- _提供文章_
+ + + +
説明

液体圧送装置

【課題】 圧送動作の回数を長期に渡って正確に計数できる液体圧送装置を提供する。
【解決手段】 密閉容器2に作動流体導入口11と作動流体排出口13と液体流入口16及び液体排出口17が設けられる。作動流体導入口11に給気弁20が設けられ、作動流体排出口13に排気弁21が設けられる。密閉容器2内の液位が低い状態において排気弁21を開き給気弁20を閉じることにより液体を液体流入口16から密閉容器2内に流入させ、密閉容器2内の液位が高い状態において排気弁21を閉じ給気弁20を開くことにより密閉容器2内に溜った液体を液体排出口17から液体圧送先へ圧送する。作動流体導入口11が接続される作動流体導入管55にフロースイッチ56を設け、フロースイッチ56に接続されフロースイッチ56のオン・オフの回数を計数して表示する計数器57を設け、計数器57の表示値から液体圧送装置1の圧送回数を確認する。
+ + + +
(レイアウト座標データ)
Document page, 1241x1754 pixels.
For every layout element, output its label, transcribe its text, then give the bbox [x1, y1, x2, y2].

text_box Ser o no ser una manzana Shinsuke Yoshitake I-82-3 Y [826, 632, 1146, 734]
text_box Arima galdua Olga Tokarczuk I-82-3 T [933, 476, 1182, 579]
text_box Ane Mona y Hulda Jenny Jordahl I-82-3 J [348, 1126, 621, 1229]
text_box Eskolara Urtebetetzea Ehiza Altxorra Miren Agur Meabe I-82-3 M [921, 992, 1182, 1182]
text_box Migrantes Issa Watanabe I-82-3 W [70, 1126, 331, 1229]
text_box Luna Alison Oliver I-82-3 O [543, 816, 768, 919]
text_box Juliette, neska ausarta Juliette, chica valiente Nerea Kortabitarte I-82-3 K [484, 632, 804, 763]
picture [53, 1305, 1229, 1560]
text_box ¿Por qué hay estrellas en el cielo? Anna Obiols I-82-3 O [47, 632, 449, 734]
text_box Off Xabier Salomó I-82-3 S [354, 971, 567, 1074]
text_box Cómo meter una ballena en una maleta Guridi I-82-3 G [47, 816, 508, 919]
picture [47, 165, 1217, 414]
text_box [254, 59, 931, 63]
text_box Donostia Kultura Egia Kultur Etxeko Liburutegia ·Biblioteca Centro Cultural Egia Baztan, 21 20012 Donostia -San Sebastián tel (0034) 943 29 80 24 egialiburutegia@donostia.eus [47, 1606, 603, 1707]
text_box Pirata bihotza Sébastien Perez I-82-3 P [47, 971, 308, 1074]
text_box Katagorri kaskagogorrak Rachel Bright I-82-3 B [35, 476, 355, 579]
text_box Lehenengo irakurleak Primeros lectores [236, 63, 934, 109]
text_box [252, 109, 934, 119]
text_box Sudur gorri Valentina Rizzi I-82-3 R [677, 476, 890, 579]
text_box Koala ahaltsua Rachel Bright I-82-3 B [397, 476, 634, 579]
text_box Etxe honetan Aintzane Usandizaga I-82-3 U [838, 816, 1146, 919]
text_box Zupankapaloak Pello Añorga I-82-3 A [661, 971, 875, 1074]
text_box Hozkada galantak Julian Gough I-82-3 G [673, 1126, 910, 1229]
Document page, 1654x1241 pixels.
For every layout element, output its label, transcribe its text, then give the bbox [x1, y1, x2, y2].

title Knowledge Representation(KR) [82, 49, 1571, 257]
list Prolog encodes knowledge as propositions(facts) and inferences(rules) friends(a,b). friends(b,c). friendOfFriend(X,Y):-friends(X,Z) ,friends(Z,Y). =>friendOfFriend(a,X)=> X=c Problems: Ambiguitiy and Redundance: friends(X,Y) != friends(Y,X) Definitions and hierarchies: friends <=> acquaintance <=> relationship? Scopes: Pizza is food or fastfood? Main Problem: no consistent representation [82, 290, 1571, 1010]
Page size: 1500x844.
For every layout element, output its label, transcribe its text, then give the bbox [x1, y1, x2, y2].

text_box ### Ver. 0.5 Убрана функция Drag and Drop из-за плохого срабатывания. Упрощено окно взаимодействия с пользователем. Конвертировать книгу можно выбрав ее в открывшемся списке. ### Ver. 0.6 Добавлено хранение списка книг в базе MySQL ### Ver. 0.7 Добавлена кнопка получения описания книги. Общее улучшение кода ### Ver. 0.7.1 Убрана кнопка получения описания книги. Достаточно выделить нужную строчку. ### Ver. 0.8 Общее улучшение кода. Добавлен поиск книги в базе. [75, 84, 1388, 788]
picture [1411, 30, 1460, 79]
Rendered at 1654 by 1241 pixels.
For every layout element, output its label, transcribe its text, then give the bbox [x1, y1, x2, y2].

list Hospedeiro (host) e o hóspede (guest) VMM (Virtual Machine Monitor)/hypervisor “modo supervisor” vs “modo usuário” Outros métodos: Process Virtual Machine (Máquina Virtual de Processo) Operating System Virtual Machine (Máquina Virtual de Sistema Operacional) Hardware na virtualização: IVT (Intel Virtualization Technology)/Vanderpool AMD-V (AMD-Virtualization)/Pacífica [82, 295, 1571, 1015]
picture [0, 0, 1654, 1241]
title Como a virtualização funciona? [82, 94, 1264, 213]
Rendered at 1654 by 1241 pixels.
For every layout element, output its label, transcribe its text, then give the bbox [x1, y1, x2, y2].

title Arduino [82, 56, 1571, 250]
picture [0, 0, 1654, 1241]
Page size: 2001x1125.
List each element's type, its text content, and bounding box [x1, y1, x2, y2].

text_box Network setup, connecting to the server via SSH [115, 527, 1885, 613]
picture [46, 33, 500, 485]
+ + + +
- _指示_
液体圧送装置に関する文章について、最後の文の後に続く部分を書き進めてください。

- _回答_
【発明の詳細な説明】
【技術分野】
【0001】
本発明は、温水や燃料等の液体を圧送する液体圧送装置に関するものである。本発明の液体圧送装置は、各種蒸気使用装置で発生した復水をボイラーや廃熱利用箇所に送る装置として特に適するものである。
【背景技術】
【0002】
従来の液体圧送装置は、例えば特許文献1に開示されている。これは、密閉容器に作動流体導入口と作動流体排出口と液体流入口及び液体排出口が設けられ、作動流体導入口に給気弁が設けられ、作動流体排出口に排気弁から設けられ、密閉容器内に溜った液体の液面の高さに応じて給気弁と排気弁の開閉を切り換えて、密閉容器内の液位が低い状態において排気弁を開き給気弁を閉じることにより液体を液体流入口から密閉容器内に流入させ、密閉容器内の液位が高い状態において排気弁を閉じ給気弁を開くことにより密閉容器内に溜った液体を液体排出口から液体圧送先へ圧送するものにおいて、密閉容器内に液位の変化を検出する電極棒を配置し、電極棒に接続され電極棒のオン・オフの回数を計数して表示する計数器を設けたものである。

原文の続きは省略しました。